[Records from a data collection]
====================

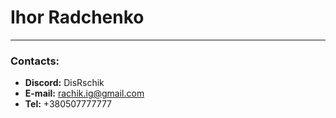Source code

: # Ihor Radchenko
----------
### Contacts:
- **Discord:** DisRschik
- **E-mail:** rachik.ig@gmail.com
- **Tel:** +380507777777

====================

» WRITTEN TASK:
What the reply must contain is an exact transcription of the data above and none of its pictures.

» SOLUTION BELOW:
Source code

: # Ihor Radchenko
----------
### Contacts:
- **Discord:** DisRschik
- **E-mail:** rachik.ig@gmail.com
- **Tel:** +380507777777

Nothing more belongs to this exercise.